このアプローチにより、Svelteは現代のフロントエンド開発において、軽量で効率的な選択肢として注目を浴びています。

Alpine.js: 軽量かつ直感的なUI制御 編集

Alpine.jsはJavaScriptとHTMLの標準的な属性を利用し、UIを制御するための軽量なライブラリです。仮想DOMを使用せず、直感的でシンプルな構文を提供しています。

主な特徴:

軽量性
Alpine.jsは小さなサイズであり、他の大規模なフレームワークやライブラリを必要としません。これにより、アプリケーションのファイルサイズを最小限に抑えます。
直感的な構文
HTMLの標準的な属性を使用してUIを制御するため、開発者は追加の学習コストなしに簡潔で直感的なコードを書くことができます。
シンプルなプロジェクトに適している
仮想DOMを使用せず、コンパクトな構文がアプリケーションのシンプルなプロジェクトに適しています。冗長なコードや複雑な構造を排除し、開発プロセスを簡素化します。

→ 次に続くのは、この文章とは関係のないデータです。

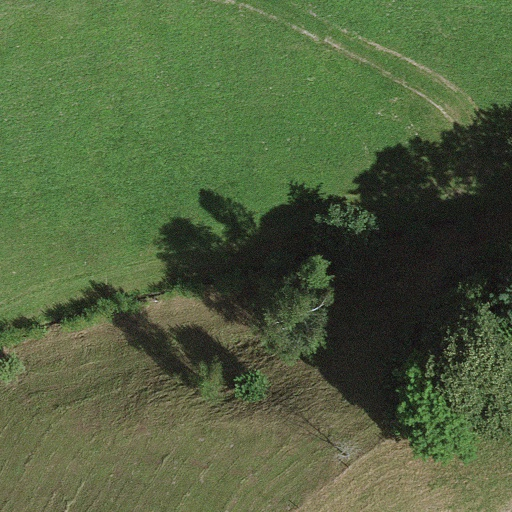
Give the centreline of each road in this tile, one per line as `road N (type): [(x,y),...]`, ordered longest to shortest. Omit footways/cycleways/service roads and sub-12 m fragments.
road 1 (track): [(0,325),(105,285),(418,206),(483,176)]
road 2 (track): [(483,176),(465,116),(430,87),(248,0)]
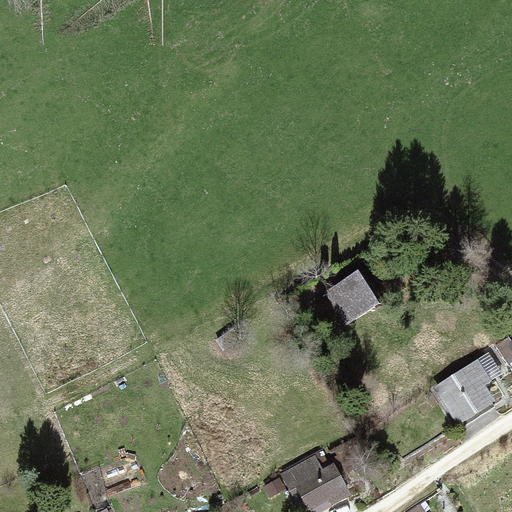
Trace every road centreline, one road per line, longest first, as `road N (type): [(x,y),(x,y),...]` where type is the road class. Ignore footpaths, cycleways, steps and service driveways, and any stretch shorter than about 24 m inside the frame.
road 1 (track): [(511,281),(408,224),(63,397),(0,418)]
road 2 (residential): [(511,421),(373,511)]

Alpine.jsはこれらの特性により、小規模なプロジェクトや簡潔なUIの実装において優れた選択肢となっています。

Hyperapp: 軽量で効率的な仮想DOMを使わないフレームワーク 編集

Hyperappは小規模なフレームワークで、特筆すべきは仮想DOMを使用しない点です。基本的な機能を提供しながらも、軽量で効率的なアプリケーションの開発が可能です。

主な特徴:

軽量性
Hyperappは小さなサイズであり、必要な機能に焦点を当てています。これにより、アプリケーションのファイルサイズを最小限に抑えます。
効率的なアプリケーション
仮想DOMを使わないことで、ランタイムのオーバーヘッドを削減し、アプリケーションのパフォーマンスを向上させます。簡潔なコードで効率的なアプリケーションを構築できます。
自由度の向上
仮想DOMを使わないアプローチにより、開発者は直接DOMに対して操作を行うことができ、アプリケーションの挙動を完全に制御できます。

これらの特徴により、Hyperappは小規模なプロジェクトや軽量なアプリケーションの開発に適しています。仮想DOMを使わないことで得られる自由度は、柔軟で効率的なフロントエンド開発に貢献しています。

仮想DOMでないとコンポーネント化は出来ないのか? = 編集

仮想DOMを使用しない場合でもコンポーネント化は可能です。コンポーネント化は、UIや機能を独立した部品として分割し、再利用性や保守性を向上させる開発手法です。仮想DOMはこの手法を実現するための一つのアプローチですが、他のアプローチも存在します。

例えば、Vue.jsは仮想DOMを採用していますが、Svelteは仮想DOMを使わずにコンポーネント化を実現しています。Svelteでは、ビルド時にコンポーネントがフレームワークによって最適化され、効率的なランタイムが生成されます。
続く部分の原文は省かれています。